December 30, 2011

Needles and the damage done

Posted: Fri, Dec. 30, 2011, 3:01 AM

By Christopher Moraff

With a single sentence buried in the 1,200-page omnibus spending package for 2012, signed into law last week by President Obama, social conservatives in the House quietly took a hatchet to one of the most effective strategies cities have for preventing the spread of HIV. The provision ended federal support for needle exchange programs that have been backed by most major health organizations, the U.S. Conference of Mayors, and Obama himself.

The subcommittee responsible for the rider is led by Rep. Denny Rehberg (R., Mont.), who once told a reporter: "The problem with AIDS is, you got it, you die. So why are we spending money on the issue?" AIDS advocates say the change will likely doom countless addicts to contracting HIV as well as hepatitis C.

Needle exchange programs have been a controversial but highly effective barrier to the spread of infectious blood-borne illnesses for nearly three decades. As the AIDS epidemic reached crisis levels in the mid-1980s, cities such as New York and Los Angeles began to copy European programs providing clean needles to addicts. Early studies showed immediate decreases in syringe sharing among drug users, one of the leading causes of AIDS.

In 1988, however, North Carolina Sen. Jesse Helms, a staunch conservative, successfully lobbied to ban all federal funding of syringe exchange programs. The prohibition lasted more than two decades, until a Democratic Congress finally voted to lift it in 2009.

According to the Kaiser Family Foundation, there are 221 needle exchange programs in 33 states and the District of Columbia, many relying on federal funding. Their impact on new HIV infections is nothing less than dramatic, research shows, reducing them by as much as a third.

Moreover, there is no attendant increase in drug use. On the contrary, the National Institutes of Health has found that drug users in areas that offer syringe exchange are more likely to get treatment due to regular contact with outreach workers.

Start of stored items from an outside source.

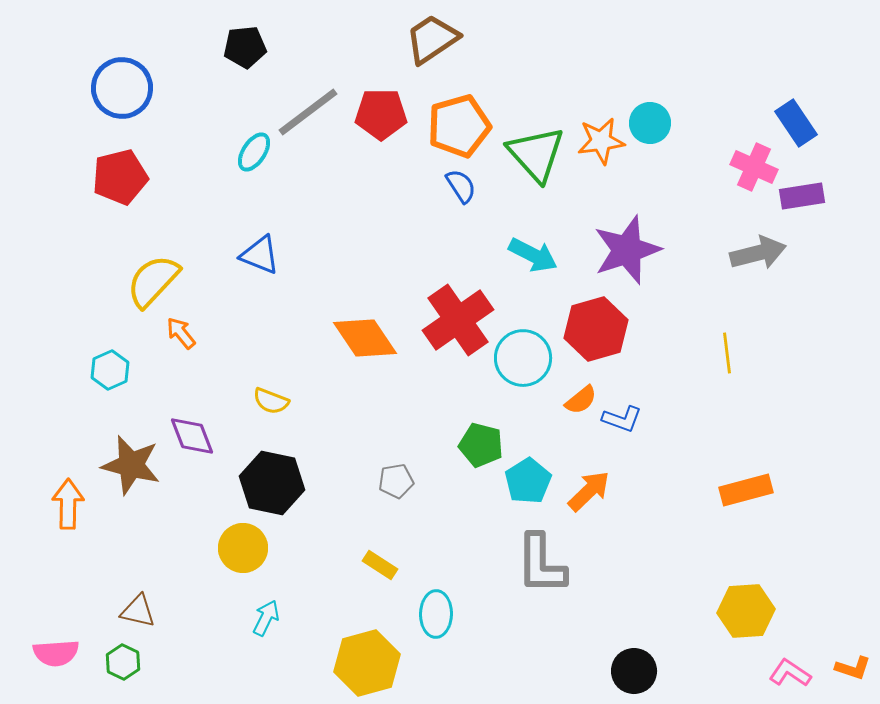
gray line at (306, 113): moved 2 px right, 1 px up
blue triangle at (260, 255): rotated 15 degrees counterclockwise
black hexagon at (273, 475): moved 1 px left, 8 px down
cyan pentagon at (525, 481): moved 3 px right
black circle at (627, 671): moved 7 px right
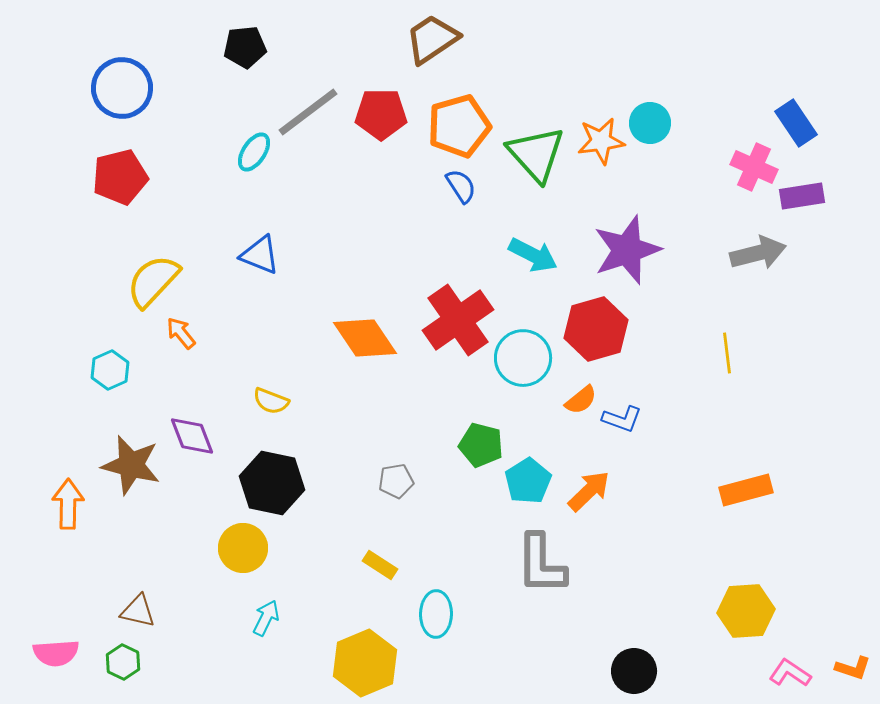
yellow hexagon at (367, 663): moved 2 px left; rotated 8 degrees counterclockwise
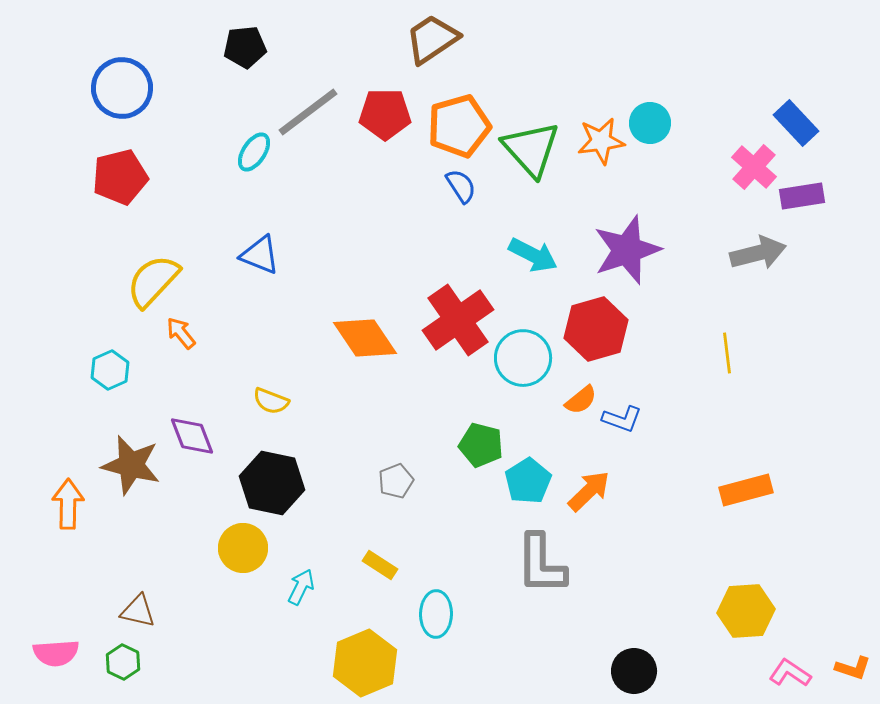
red pentagon at (381, 114): moved 4 px right
blue rectangle at (796, 123): rotated 9 degrees counterclockwise
green triangle at (536, 154): moved 5 px left, 5 px up
pink cross at (754, 167): rotated 18 degrees clockwise
gray pentagon at (396, 481): rotated 12 degrees counterclockwise
cyan arrow at (266, 618): moved 35 px right, 31 px up
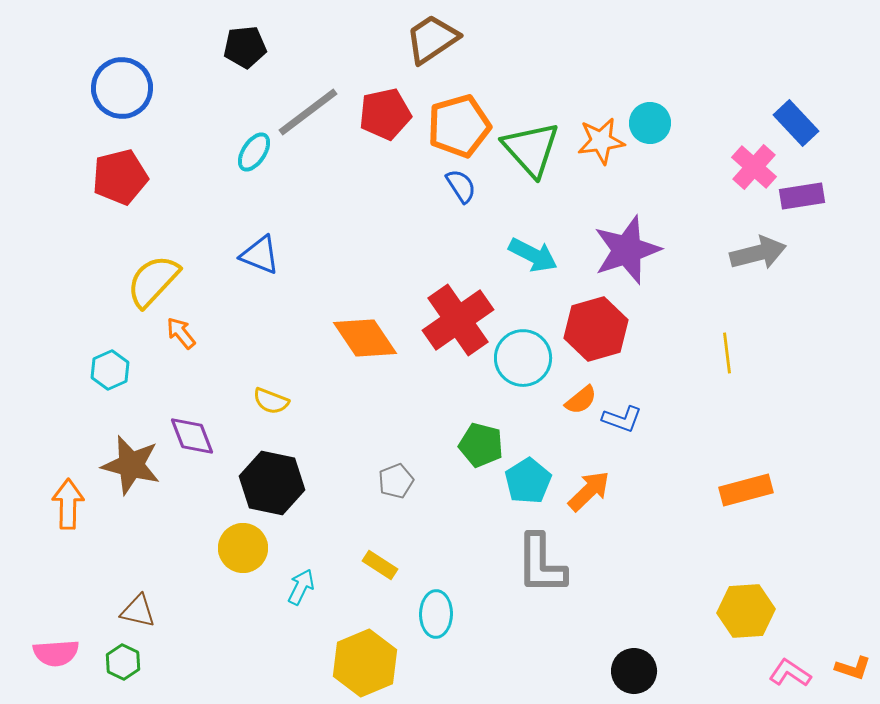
red pentagon at (385, 114): rotated 12 degrees counterclockwise
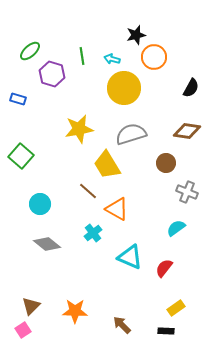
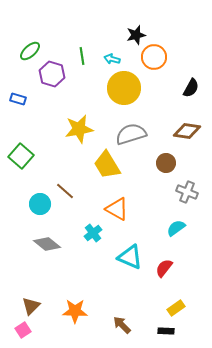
brown line: moved 23 px left
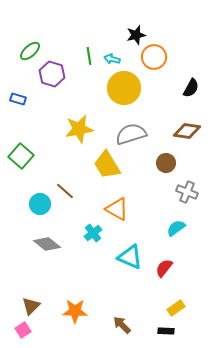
green line: moved 7 px right
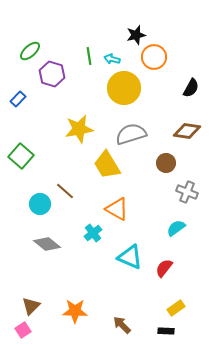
blue rectangle: rotated 63 degrees counterclockwise
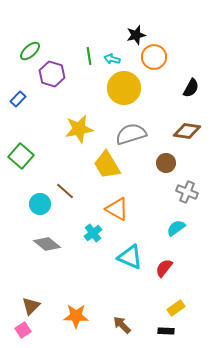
orange star: moved 1 px right, 5 px down
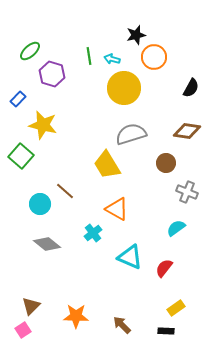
yellow star: moved 36 px left, 4 px up; rotated 24 degrees clockwise
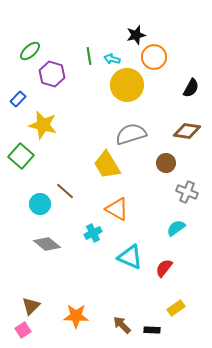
yellow circle: moved 3 px right, 3 px up
cyan cross: rotated 12 degrees clockwise
black rectangle: moved 14 px left, 1 px up
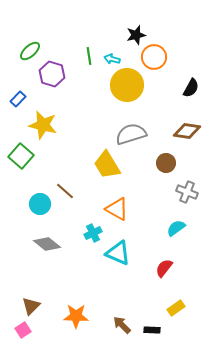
cyan triangle: moved 12 px left, 4 px up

In Philadelphia, where Prevention Point Philly's needle exchange program has been distributing clean needles since 1992, public health officials have seen a marked decrease in HIV infections. According to a study by the Center for Studies of Addiction at the University of Pennsylvania, the years following establishment of a citywide needle exchange saw the annual rate of new HIV infections among intravenous drug users drop from 6.8 percent to less than 0.05 percent.

With the fourth-largest exchange program in the country, Prevention Point Philly exchanged more than one million syringes last year, serving nearly 4,000 drug users. In 1991, a year before the program was sanctioned by then-Mayor Ed Rendell, nearly half of those people would have had HIV. Today, only one in 10 does.

And those are just the public health implications. Consider the financial ramifications: It costs just 8 cents to provide a clean needle to an addict, compared with more than $300,000 in medical costs alone to care for someone with AIDS. Even those without a care for the suffering of HIV-infected addicts can do that math.

According to executive director Jose A. Benitez, Prevention Point is unlikely to be directly affected by the reinstated federal ban, because Pennsylvania already prohibits money passing through its coffers - including federal funds - from supporting needle exchange. That's a dubious oversight in a state whose former governor helped create the program, and it has forced Prevention Point to depend exclusively on the city and a handful of foundations. Benitez expects private funding to become even tighter once federal money dries up.

By prohibiting states from using their federal HIV funding as they see fit, Congress has allowed a handful of zero-tolerance zealots to hijack a public health initiative that saves taxpayers money and prevents unnecessary pain and suffering. And these are the people we hired to look out for us?